Black Carbon (BC) and the Global Carbon Cycle: Assessing BC Inventories in Coastal Seawater and Burial in Margin Sediments off the Northeastern USA
Massachusetts Institute Of Technology, Cambridge MA
Investigators
Abstract
Black carbon (BC), the product of incomplete combustion of fossil fuels and biomass, has been increasingly formed and released to the environment for the last century. Presently, it is not possible to quantify (a) the rate of BC burial in the oceanic margin sediments (where most of the OC is buried), (b) the size of the BC reservoir in seawater, nor (c) riverine fluxes of BC to the sea. Consequently, it is not possible to ascertain how important BC is to the global carbon cycle. Under this award, the PIs address the following questions: (1)What is the contribution of BC burial relative to the organic carbon burial in the Gulf of Maine? (2) How has the input flux of BC to the region's bed sediments changed in the past century? (3) What is the inventory of BC in coastal seawater off the Northeast United States and what temporal and spatial variability does this reservoir exhibit? (4) What are riverine inputs of BC to the Gulf of Maine and how do they vary seasonally? (5) Can we identify the major sources of BC (e.g., fossil fuel combustion-produced soots, biomass-derived chars) for coastal seawater and sediment of the Gulf of Maine?

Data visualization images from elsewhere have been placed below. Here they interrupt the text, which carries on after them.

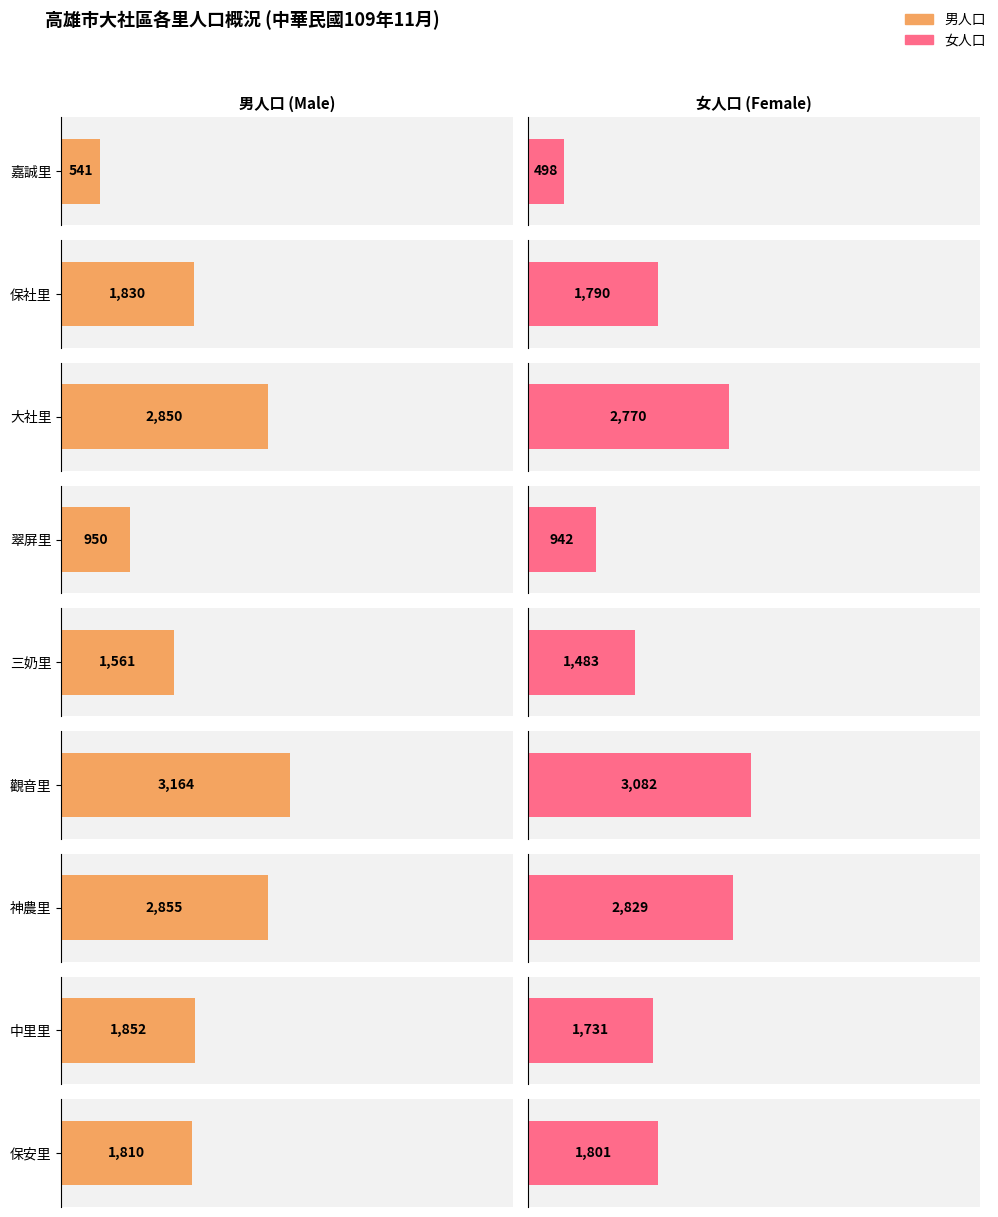

At how many categories does at least one series exceed 926?

8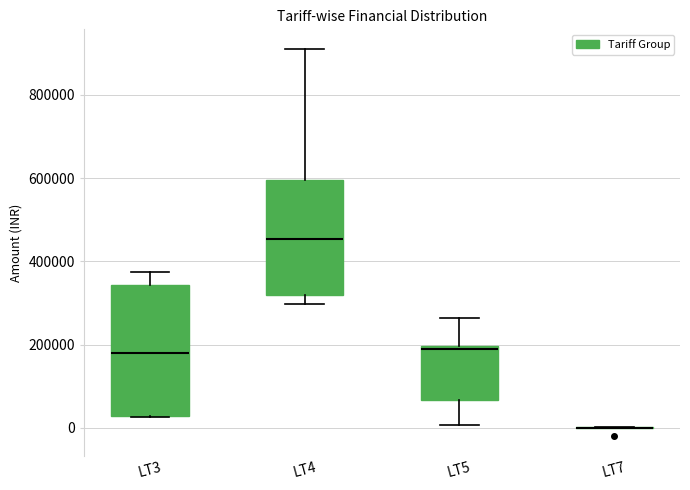

Reading left to right, transcribe this box plot: for each box, give where its median line is, the range the box spans, and where its two whiskers end, as read against the y-axis. The values are not printed on the chart, so give them approximately, as read against the axis.

LT3: median 180000, box 20000 to 340000, whiskers 20000 to 380000
LT4: median 460000, box 320000 to 600000, whiskers 300000 to 920000
LT5: median 200000 (just below the box's upper edge), box 60000 to 200000, whiskers 0 to 260000
LT7: box collapsed to a line at 0, whiskers 0 to 0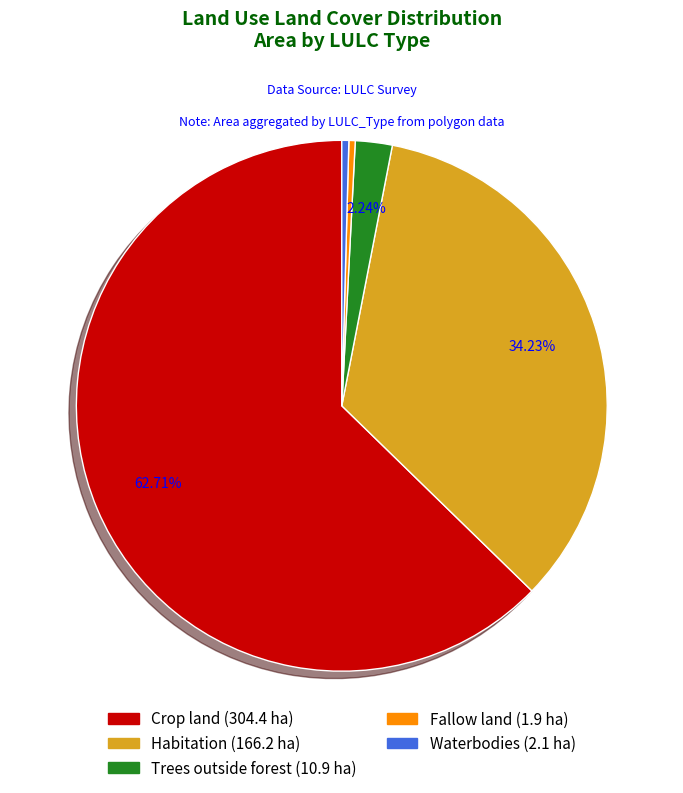

How many slices are in this pie chart?

5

In addition to measurement of the abundance of BC in various samples, the approach taken includes field sampling of water and sediments, and a variety of analytical measurements including: 234Th/238U disequilibria in water and unsupported 210Pb in sediments, carbon isotopes in BC and specific compounds as well as with key marker compounds (PAHs), and BC analyses in radiometrically dated sediment cores collected from within and beyond the Gulf of Maine.